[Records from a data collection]
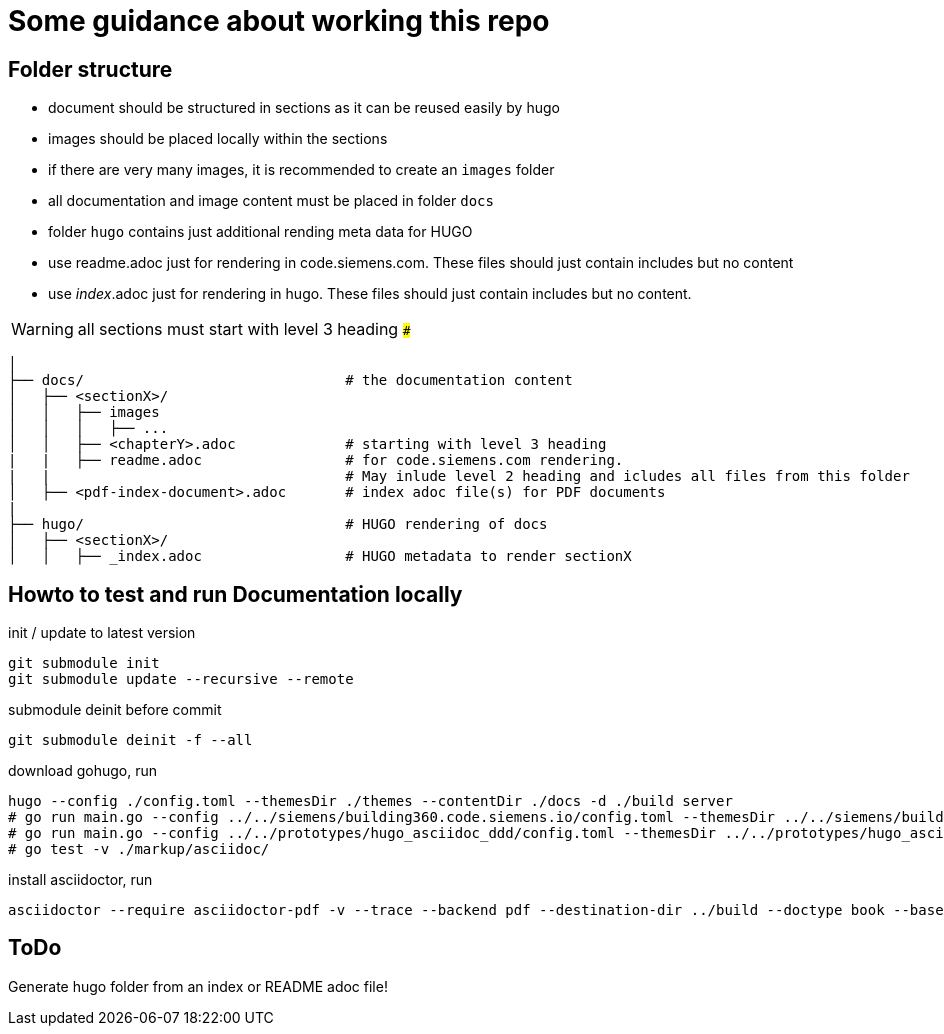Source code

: # Some guidance about working this repo

## Folder structure

* document should be structured in sections as it can be reused easily by hugo
* images should be placed locally within the sections
* if there are very many images, it is recommended to create an ```images``` folder
* all documentation and image content must be placed in folder  ```docs```
* folder  ```hugo``` contains just additional rending meta data for HUGO
* use readme.adoc just for rendering in code.siemens.com. These files should just contain includes but no content
* use _index_.adoc just for rendering in hugo. These files should just contain includes but no content.

WARNING: all sections must start with level 3 heading ```###```


[source,bash]
----
│
├── docs/                               # the documentation content
│   ├── <sectionX>/
│   │   ├── images
│   │   │   ├── ...
│   │   ├── <chapterY>.adoc             # starting with level 3 heading
|   |   ├── readme.adoc                 # for code.siemens.com rendering.
|   |                                   # May inlude level 2 heading and icludes all files from this folder
│   ├── <pdf-index-document>.adoc       # index adoc file(s) for PDF documents
|
├── hugo/                               # HUGO rendering of docs
│   ├── <sectionX>/
│   │   ├── _index.adoc                 # HUGO metadata to render sectionX
----


## Howto to test and run Documentation locally

init / update to latest version

[source]
----
git submodule init
git submodule update --recursive --remote
----

submodule deinit before commit
[source]
----
git submodule deinit -f --all
----

download gohugo, run

[source]
----
hugo --config ./config.toml --themesDir ./themes --contentDir ./docs -d ./build server
# go run main.go --config ../../siemens/building360.code.siemens.io/config.toml --themesDir ../../siemens/building360.code.siemens.io/themes/repo-hugo-siemens-theme/themes --contentDir ../../siemens/building360.code.siemens.io/hugoCopy -d ../../siemens/building360.code.siemens.io/build server
# go run main.go --config ../../prototypes/hugo_asciidoc_ddd/config.toml --themesDir ../../prototypes/hugo_asciidoc_ddd/themes --contentDir ../../prototypes/hugo_asciidoc_ddd/docs -d ../../prototypes/hugo_asciidoc_ddd/build server
# go test -v ./markup/asciidoc/
----

install asciidoctor, run

[source]
----
asciidoctor --require asciidoctor-pdf -v --trace --backend pdf --destination-dir ../build --doctype book --base-dir ./docs -a toc2 -a imagesdir=images@ -a skip-front-matter -a chapter-label="" -a footerRight1="Smart Infrastructure" -a footerRight2="Siemens AG" -a footerLeft1="${MY_VERSION}" -a footerLeft2="${MY_DATE}" -a footerLeft3="${MY_HOME}" -a source-highlighter=coderay -a pdf-stylesdir=./themes -a pdf-fontsdir=./themes/repo-siemens-pdf/themes/siemens-pdf/fonts -a pdf-style=customsiemens ./docs/building360-pdf.adoc
----

## ToDo

Generate hugo folder from an index or README adoc file!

What this task involves - From the records above, quote only the lines running from the line with "submodule deinit before commit" to the line with "hugo --config ./config.toml", both lines included.

Your response -
submodule deinit before commit
[source]
----
git submodule deinit -f --all
----

download gohugo, run

[source]
----
hugo --config ./config.toml --themesDir ./themes --contentDir ./docs -d ./build server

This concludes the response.